Gadget geniuses and community commendation: News from the College
Here’s a batch of fresh news and announcements from across Imperial.
From helping seniors get to grips with their gadgets to special recognition for the College’s community innovation space, here is some quick-read news from across the College.
What the Tech!?
Senior White City residents are being invited to get help with their computers, gadgets and devices at The Invention Rooms in White City.
The free weekly drop-in sessions are run by a dedicated team of Imperial student and staff volunteers and take place every Wednesday at the Edwards Woods Community Centre and every Thursday at The Invention Rooms Café with free tea, coffee and cake!
Prestigious Professorship
Professor Martin Hairer, from the Department of Mathematics, has been awarded a prestigious Royal Society Research Professorship. The posts provide up to ten years of support and help release the best leading researchers from teaching and administration to allow them to focus on research.
Professor Hairer is a leader in the fields of stochastic analysis and dynamics, describing the mathematics behind the random – or at least systems whose wild fluctuations appear random.

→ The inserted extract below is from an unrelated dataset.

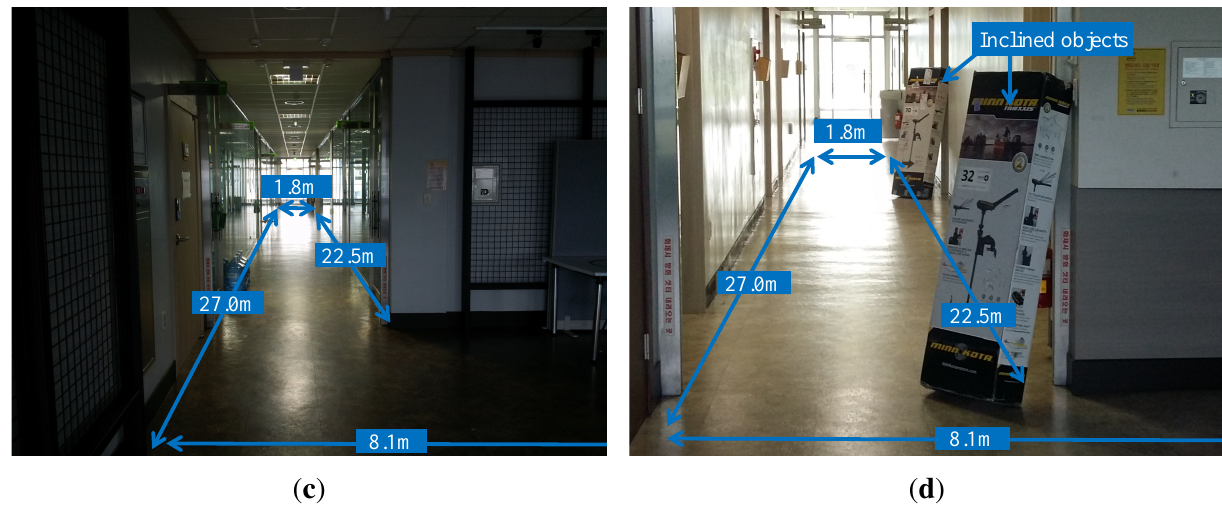
Figure 10. Experimental environment. Dataset 1 is a long corridor. Datasets 2, 3 and 4 are L-shaped, and some parts of the wall in Dataset 3 are glasses. Datasets 2 and 4 are the same place. However, two inclined objects are placed in Dataset 4. ( a ) Dataset 1; ( b ) Dataset 2; ( c ) Dataset 3; ( d ) Dataset 4.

With stochastic systems becoming increasingly understood in terms of stochastic partial differential equations, Professor Hairer aims to use his professorship to justify just such equations, helping to explain how they arise naturally from smaller, more fundamental principles and how it is that they are ‘universal’.
Fire expert weighs in on Notre Dame
On 15 April, the roof of the Notre Dame in Paris caught fire and sustained serious damage.
Leading fire expert Professor Guillermo Rein, of Imperial’s Department of Mechanical Engineering, spoke to media about the incident and response from the fire service.
He said: “The Fire Brigade faced a peculiar fire because they had to be aggressive fighting the big roof fire with the aerial ladders (designed for high-rise buildings) but at the same time be gentle with the vulnerable structure of the stone vaults and walls. They did a fine job, and how they tackled this fire will probably be studied in the years ahead.”
Read more of Professor Rein’s quotes at: New York Times, The Times, New Scientist, BBC Online, Guardian and WIRED.
Probing Collaboration
The group of Professor Ed Tate in the Department of Chemistry has recently established a collaboration with Pfizer Inc. through a two-year research agreement. The collaboration is designed to advance the use of chemical probes to study a special class of around 100 enzymes in human cells called the deubiquitinases, or DUBs, to better understand their role in disease.
The body has a natural mechanism for recycling, or degrading, proteins to remove waste and enable continued growth and development. DUBs play a critical part of this process because they help determine which proteins get degraded and which ones are rescued from degradation, including proteins involved in disease pathways.
The Tate lab has pioneered the study of DUBs in cells, facilitating measurement of DUB activity in living cells. The collaboration aims to develop a detailed understanding of DUB activity, with the potential to provide new insights into their role in disease and uncover potential new drug targets.
Incubator takes top prize
Imperial’s White City Incubator has been recognised with a highly commended award for setting the pace in bio incubation at the UK Science Park Association (UKSPA) Awards 2019, hosted at the University of Birmingham.
The Incubator, which provides office and lab space for early-stage deep science companies, is home to several biotech startups including CustoMem, who are developing a new biomaterial to capture and recycle hazardous micro pollutants from industrial wastewater and Medisieve, who are developing magnetic blood filtration to transform the treatment of blood-borne diseases.
In January 2018 the Incubator began a successful partnership with RebelBio, the world’s first dedicated life sciences accelerator, which provides dedicated three-month support programmes for emerging biotech start-ups in a shared laboratory space. RebelBio has assisted more than 60 ground-breaking startups via its business support scheme.
Community commendation
Having opened its doors in 2017, The Invention Rooms represents a new and unprecedented approach to community engagement and outreach, designed to inspire the next generation of inventors and entrepreneurs. It offers local people the opportunity to access workshops, cutting edge design studios and interactive spaces to help them turn their ideas into a reality.
First prize went to King’s College London whose project Parent Power recruits and trains parents to become experts in university access, help their children through the higher education process, and campaign on issues of educational equality within their communities.